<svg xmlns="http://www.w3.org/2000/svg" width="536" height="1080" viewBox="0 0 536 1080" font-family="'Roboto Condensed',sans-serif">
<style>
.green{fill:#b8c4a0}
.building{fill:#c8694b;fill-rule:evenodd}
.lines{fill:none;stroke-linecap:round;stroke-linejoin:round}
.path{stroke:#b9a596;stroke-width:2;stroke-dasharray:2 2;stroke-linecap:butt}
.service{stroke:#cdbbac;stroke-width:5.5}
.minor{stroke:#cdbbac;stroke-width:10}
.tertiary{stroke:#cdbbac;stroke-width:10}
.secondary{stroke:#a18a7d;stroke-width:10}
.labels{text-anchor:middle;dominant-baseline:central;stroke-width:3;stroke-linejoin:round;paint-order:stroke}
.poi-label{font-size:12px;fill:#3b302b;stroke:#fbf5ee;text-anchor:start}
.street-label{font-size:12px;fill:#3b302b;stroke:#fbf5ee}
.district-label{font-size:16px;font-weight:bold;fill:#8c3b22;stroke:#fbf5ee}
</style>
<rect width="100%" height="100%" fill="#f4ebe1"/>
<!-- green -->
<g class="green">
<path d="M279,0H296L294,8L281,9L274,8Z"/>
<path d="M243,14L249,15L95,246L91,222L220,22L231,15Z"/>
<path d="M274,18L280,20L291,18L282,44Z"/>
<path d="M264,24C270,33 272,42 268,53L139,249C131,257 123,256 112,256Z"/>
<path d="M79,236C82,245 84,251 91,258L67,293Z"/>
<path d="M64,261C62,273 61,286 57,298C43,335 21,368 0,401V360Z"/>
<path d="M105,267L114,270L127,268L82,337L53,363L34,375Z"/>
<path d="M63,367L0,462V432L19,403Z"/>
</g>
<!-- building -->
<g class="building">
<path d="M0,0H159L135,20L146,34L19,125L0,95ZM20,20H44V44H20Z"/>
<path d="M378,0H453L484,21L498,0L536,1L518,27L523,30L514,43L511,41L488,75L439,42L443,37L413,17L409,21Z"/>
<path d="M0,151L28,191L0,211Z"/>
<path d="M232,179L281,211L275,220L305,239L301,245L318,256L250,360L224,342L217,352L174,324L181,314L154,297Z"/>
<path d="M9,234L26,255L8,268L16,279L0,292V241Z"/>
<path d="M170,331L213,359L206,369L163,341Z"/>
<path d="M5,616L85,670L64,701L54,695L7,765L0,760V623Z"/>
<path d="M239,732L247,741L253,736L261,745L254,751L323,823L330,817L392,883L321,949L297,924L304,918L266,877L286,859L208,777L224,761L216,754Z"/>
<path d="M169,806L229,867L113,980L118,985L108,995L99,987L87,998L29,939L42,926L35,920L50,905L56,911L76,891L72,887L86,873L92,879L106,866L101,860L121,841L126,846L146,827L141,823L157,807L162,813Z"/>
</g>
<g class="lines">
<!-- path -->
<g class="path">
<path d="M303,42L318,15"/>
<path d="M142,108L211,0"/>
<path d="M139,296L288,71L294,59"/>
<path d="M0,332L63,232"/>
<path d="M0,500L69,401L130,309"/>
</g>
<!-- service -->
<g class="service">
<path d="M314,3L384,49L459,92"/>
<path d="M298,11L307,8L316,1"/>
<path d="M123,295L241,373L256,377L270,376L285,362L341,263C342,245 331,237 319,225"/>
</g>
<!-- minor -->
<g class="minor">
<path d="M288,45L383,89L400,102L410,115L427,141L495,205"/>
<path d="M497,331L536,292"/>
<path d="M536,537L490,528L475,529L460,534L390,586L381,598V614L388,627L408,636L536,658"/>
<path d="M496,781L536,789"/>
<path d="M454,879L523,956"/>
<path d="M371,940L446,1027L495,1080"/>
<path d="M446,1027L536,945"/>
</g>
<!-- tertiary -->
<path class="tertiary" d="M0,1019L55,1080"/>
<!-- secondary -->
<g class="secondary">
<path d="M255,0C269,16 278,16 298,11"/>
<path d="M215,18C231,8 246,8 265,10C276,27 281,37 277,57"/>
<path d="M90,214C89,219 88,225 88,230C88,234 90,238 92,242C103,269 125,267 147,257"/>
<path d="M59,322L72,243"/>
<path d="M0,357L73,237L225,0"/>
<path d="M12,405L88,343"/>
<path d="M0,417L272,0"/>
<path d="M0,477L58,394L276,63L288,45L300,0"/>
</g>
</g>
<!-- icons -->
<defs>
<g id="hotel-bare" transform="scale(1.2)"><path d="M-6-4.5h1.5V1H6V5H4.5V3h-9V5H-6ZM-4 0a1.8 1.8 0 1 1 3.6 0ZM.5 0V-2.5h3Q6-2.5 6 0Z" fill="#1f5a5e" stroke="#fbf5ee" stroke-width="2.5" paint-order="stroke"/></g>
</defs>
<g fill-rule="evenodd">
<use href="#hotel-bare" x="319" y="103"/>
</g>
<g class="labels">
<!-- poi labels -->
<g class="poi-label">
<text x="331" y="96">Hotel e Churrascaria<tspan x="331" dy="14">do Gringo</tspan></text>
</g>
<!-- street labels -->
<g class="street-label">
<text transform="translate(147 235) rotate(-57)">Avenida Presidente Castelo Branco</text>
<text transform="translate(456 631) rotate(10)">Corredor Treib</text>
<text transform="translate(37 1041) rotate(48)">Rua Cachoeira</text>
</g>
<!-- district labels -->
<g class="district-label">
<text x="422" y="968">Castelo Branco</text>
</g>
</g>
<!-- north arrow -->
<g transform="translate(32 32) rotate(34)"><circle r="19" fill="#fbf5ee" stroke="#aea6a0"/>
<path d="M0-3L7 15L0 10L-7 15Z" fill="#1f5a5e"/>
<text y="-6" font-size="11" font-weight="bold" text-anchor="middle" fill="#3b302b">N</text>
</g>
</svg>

---

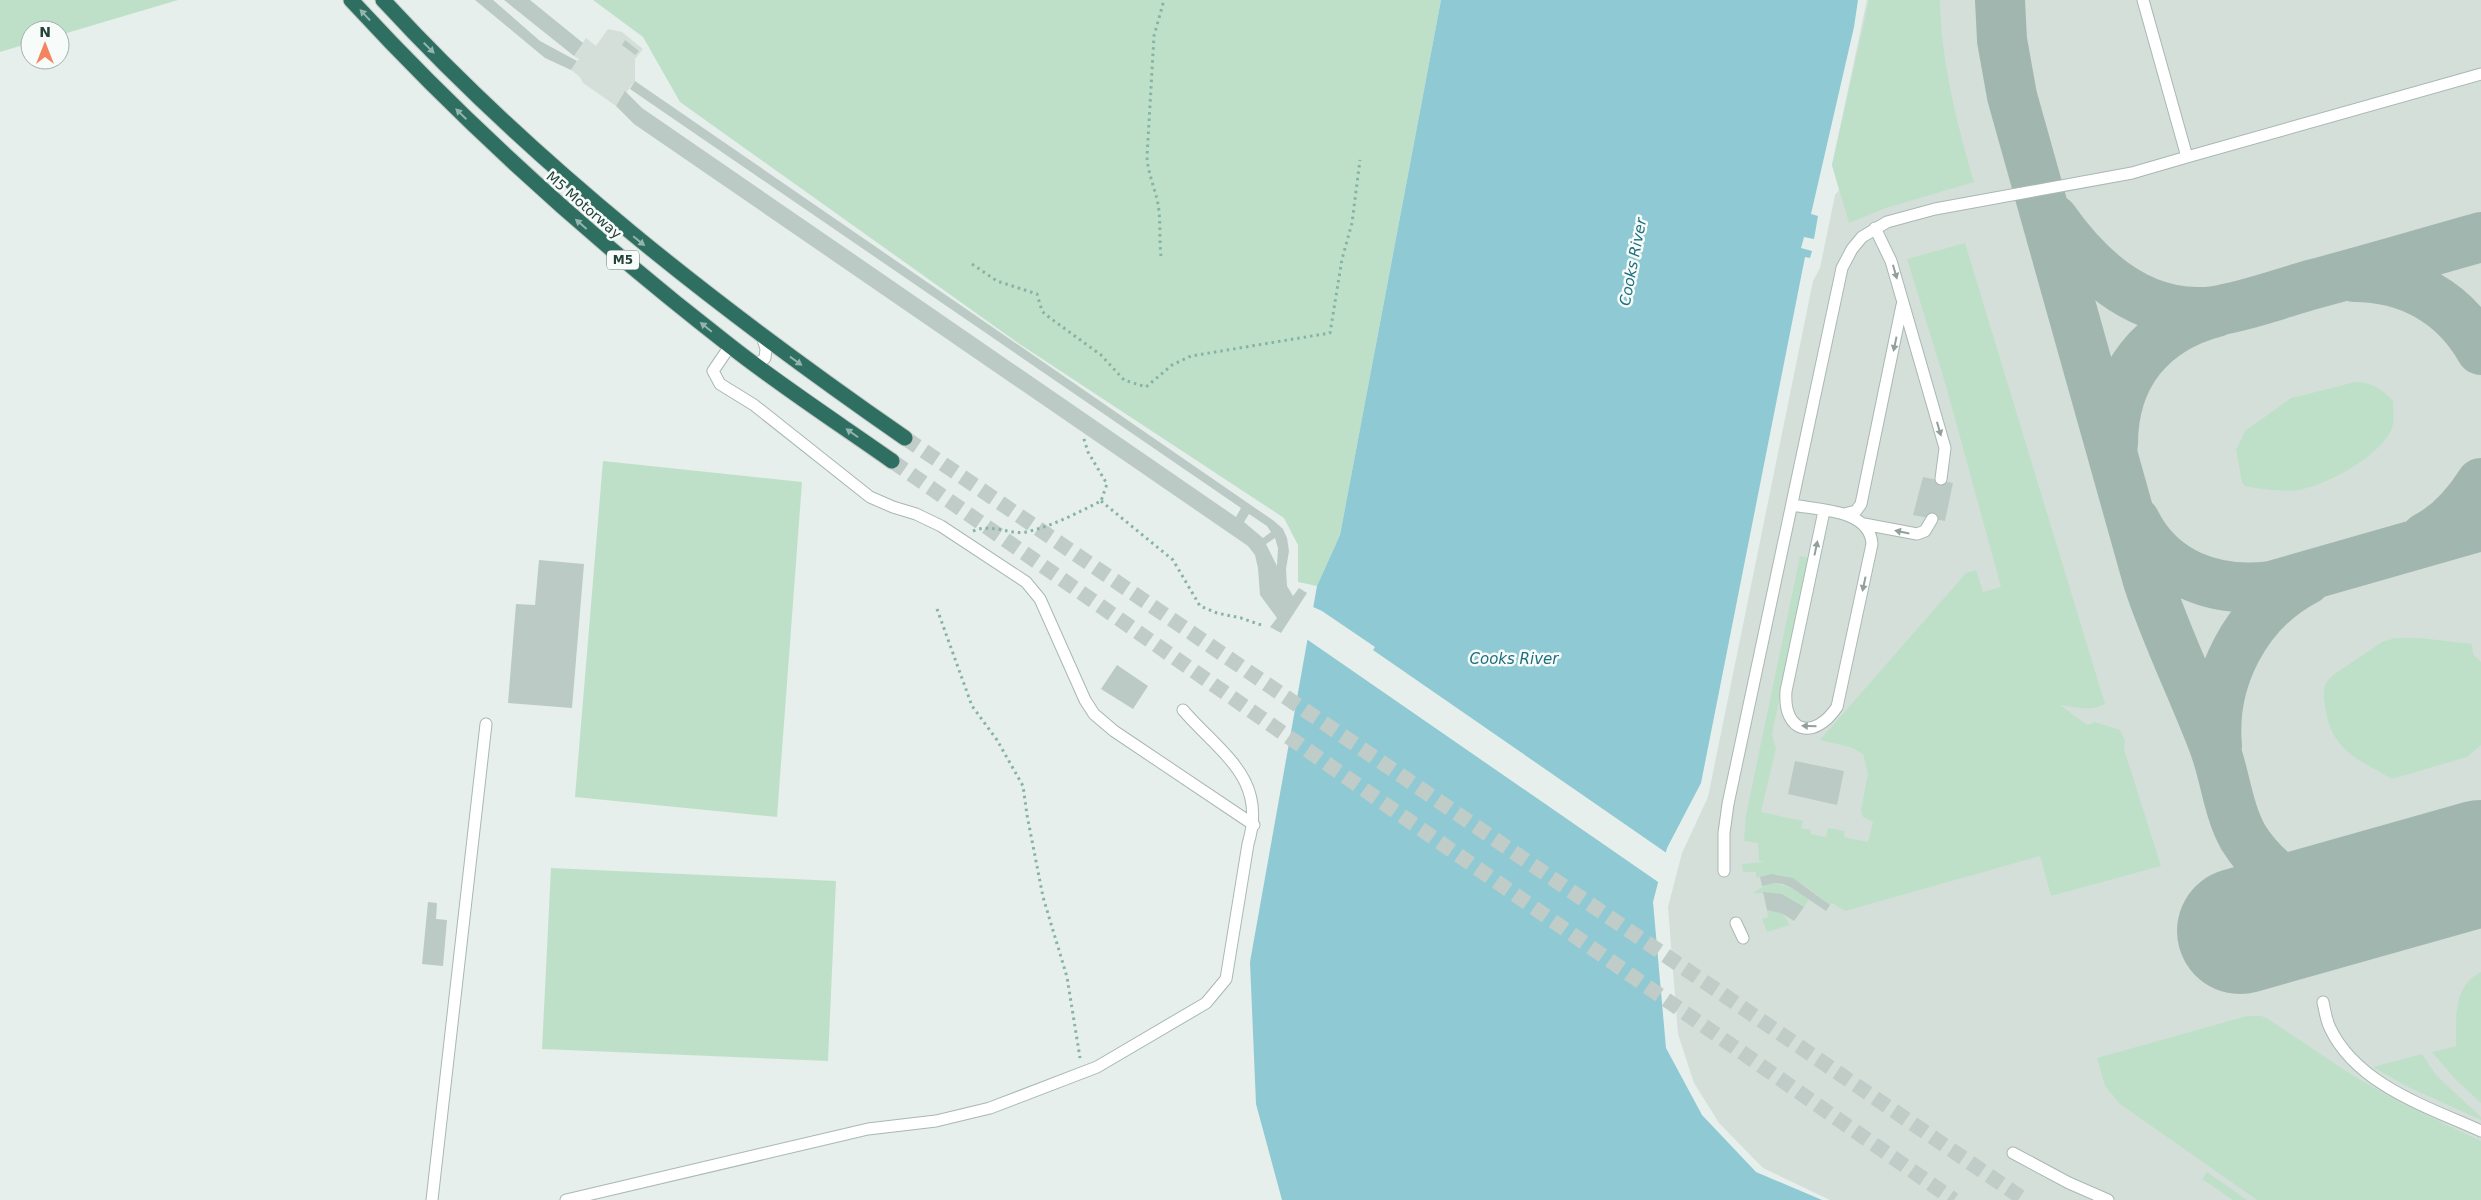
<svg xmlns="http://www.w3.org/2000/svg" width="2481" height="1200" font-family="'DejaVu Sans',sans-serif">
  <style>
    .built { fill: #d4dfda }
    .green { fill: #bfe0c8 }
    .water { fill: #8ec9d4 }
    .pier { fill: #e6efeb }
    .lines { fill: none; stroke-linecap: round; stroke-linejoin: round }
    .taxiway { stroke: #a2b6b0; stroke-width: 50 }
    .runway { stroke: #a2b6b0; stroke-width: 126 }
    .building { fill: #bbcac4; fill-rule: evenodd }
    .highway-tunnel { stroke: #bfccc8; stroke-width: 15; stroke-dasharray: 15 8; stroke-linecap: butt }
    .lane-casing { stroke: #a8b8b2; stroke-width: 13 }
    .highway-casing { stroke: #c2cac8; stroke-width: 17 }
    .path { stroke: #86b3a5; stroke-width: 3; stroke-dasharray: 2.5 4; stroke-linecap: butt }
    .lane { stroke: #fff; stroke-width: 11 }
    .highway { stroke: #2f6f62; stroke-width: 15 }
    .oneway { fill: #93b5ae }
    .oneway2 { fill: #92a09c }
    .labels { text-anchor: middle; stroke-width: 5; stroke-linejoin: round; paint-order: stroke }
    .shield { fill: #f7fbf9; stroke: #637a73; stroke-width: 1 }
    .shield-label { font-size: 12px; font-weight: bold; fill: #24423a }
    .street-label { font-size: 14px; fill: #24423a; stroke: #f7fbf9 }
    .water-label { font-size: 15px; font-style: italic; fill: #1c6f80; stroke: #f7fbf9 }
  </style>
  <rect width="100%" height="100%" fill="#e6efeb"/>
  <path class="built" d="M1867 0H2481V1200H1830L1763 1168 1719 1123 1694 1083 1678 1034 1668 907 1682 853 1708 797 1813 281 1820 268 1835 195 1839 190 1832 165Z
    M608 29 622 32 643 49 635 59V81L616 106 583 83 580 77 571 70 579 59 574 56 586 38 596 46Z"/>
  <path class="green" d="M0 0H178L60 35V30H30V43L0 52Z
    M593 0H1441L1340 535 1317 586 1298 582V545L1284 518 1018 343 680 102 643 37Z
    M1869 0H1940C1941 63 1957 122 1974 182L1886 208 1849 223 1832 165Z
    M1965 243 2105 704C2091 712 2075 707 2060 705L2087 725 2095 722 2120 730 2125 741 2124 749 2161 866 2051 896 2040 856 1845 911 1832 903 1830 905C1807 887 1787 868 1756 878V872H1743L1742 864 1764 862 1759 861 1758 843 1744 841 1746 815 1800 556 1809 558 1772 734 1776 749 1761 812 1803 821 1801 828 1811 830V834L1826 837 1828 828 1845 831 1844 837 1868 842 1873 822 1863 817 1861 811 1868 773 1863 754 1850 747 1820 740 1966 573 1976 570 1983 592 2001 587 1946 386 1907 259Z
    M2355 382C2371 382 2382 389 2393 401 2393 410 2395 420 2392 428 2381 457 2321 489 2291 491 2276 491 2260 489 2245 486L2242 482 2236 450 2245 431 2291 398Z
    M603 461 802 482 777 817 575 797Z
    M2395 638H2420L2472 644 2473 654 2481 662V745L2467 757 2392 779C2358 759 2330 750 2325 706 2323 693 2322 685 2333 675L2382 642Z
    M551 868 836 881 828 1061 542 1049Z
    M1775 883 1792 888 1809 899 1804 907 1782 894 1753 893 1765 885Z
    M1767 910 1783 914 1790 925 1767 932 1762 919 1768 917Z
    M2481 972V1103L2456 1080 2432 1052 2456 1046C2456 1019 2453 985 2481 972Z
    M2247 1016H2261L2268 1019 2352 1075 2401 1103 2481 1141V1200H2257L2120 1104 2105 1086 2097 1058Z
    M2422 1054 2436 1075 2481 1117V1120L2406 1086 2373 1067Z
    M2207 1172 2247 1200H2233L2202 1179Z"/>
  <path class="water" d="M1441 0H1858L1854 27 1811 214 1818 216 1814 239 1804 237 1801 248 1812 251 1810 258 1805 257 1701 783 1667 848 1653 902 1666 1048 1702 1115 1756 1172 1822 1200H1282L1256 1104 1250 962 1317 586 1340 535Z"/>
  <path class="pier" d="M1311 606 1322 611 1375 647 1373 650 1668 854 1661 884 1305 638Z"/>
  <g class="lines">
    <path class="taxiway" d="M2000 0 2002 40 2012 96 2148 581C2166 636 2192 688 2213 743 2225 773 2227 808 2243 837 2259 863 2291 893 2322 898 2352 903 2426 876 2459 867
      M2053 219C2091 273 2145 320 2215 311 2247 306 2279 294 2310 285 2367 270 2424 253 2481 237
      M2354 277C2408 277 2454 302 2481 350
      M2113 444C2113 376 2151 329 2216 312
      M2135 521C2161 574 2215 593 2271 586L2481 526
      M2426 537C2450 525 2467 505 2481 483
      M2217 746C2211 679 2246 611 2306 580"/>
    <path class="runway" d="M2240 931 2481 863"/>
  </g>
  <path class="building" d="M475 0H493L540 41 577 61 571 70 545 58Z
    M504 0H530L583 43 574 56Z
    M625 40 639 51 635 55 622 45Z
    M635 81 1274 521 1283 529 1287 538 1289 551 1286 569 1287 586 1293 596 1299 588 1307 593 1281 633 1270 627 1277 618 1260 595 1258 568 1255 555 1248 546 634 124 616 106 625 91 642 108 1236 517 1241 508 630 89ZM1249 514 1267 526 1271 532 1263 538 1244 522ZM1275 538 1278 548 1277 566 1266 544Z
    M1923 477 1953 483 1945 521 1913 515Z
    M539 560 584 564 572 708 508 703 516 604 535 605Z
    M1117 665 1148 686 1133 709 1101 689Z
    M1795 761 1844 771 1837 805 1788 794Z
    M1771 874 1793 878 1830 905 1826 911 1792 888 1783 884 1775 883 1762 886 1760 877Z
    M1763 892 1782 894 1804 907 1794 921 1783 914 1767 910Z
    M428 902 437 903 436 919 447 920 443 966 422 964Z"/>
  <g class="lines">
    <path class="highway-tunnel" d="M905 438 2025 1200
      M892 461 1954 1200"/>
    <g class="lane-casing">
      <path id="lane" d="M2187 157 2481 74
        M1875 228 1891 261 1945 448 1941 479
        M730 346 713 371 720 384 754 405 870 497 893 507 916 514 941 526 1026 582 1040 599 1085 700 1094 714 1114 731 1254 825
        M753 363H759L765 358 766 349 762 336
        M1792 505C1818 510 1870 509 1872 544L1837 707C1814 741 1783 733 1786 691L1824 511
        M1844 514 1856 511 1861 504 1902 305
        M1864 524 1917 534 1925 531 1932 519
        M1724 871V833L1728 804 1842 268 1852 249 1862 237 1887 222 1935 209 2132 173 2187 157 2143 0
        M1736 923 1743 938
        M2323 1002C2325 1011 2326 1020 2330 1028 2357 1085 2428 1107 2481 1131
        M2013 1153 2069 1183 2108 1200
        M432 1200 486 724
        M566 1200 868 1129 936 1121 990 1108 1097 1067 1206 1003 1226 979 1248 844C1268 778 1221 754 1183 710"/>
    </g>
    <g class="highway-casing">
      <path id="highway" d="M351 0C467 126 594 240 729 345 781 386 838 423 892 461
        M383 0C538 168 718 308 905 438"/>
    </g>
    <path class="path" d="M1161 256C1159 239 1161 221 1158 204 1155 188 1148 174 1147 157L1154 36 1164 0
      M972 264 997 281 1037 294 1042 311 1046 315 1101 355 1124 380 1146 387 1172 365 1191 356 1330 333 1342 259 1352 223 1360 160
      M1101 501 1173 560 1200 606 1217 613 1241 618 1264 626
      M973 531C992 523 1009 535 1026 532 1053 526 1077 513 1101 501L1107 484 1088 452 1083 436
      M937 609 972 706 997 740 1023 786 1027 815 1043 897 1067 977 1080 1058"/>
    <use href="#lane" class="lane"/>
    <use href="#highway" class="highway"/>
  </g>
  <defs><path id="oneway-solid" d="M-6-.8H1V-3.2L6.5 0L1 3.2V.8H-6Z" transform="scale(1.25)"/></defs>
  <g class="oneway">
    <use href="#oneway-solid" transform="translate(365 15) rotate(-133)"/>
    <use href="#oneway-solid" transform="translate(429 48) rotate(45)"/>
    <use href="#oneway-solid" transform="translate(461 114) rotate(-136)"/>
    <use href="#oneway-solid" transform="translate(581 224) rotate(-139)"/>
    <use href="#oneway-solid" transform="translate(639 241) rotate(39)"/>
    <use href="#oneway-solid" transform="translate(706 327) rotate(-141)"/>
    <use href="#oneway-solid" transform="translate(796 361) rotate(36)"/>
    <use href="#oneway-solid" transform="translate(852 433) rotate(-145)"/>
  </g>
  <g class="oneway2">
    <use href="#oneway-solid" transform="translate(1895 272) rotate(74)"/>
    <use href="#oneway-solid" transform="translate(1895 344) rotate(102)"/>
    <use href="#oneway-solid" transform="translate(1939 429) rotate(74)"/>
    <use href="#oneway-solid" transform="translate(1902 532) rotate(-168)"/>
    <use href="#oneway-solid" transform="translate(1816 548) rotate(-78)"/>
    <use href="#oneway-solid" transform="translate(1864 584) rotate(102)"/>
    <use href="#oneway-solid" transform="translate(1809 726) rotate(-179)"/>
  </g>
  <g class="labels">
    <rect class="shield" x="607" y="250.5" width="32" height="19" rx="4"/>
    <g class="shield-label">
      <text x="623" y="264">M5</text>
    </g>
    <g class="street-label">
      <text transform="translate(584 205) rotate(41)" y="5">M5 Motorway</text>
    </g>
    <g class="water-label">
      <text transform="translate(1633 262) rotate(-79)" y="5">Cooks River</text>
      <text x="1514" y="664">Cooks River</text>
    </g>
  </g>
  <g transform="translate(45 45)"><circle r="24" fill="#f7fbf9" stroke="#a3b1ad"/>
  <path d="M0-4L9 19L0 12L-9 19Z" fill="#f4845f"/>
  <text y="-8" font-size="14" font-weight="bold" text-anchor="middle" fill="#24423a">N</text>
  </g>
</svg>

* Exercise brief *
Look through the material above and print exactly the lines from the one containing "#fff; stroke-width: 11" to the one containing "M1965 243 2105", both included, and nothing more.

* Task answer *
    .lane { stroke: #fff; stroke-width: 11 }
    .highway { stroke: #2f6f62; stroke-width: 15 }
    .oneway { fill: #93b5ae }
    .oneway2 { fill: #92a09c }
    .labels { text-anchor: middle; stroke-width: 5; stroke-linejoin: round; paint-order: stroke }
    .shield { fill: #f7fbf9; stroke: #637a73; stroke-width: 1 }
    .shield-label { font-size: 12px; font-weight: bold; fill: #24423a }
    .street-label { font-size: 14px; fill: #24423a; stroke: #f7fbf9 }
    .water-label { font-size: 15px; font-style: italic; fill: #1c6f80; stroke: #f7fbf9 }
  </style>
  <rect width="100%" height="100%" fill="#e6efeb"/>
  <path class="built" d="M1867 0H2481V1200H1830L1763 1168 1719 1123 1694 1083 1678 1034 1668 907 1682 853 1708 797 1813 281 1820 268 1835 195 1839 190 1832 165Z
    M608 29 622 32 643 49 635 59V81L616 106 583 83 580 77 571 70 579 59 574 56 586 38 596 46Z"/>
  <path class="green" d="M0 0H178L60 35V30H30V43L0 52Z
    M593 0H1441L1340 535 1317 586 1298 582V545L1284 518 1018 343 680 102 643 37Z
    M1869 0H1940C1941 63 1957 122 1974 182L1886 208 1849 223 1832 165Z
    M1965 243 2105 704C2091 712 2075 707 2060 705L2087 725 2095 722 2120 730 2125 741 2124 749 2161 866 2051 896 2040 856 1845 911 1832 903 1830 905C1807 887 1787 868 1756 878V872H1743L1742 864 1764 862 1759 861 1758 843 1744 841 1746 815 1800 556 1809 558 1772 734 1776 749 1761 812 1803 821 1801 828 1811 830V834L1826 837 1828 828 1845 831 1844 837 1868 842 1873 822 1863 817 1861 811 1868 773 1863 754 1850 747 1820 740 1966 573 1976 570 1983 592 2001 587 1946 386 1907 259Z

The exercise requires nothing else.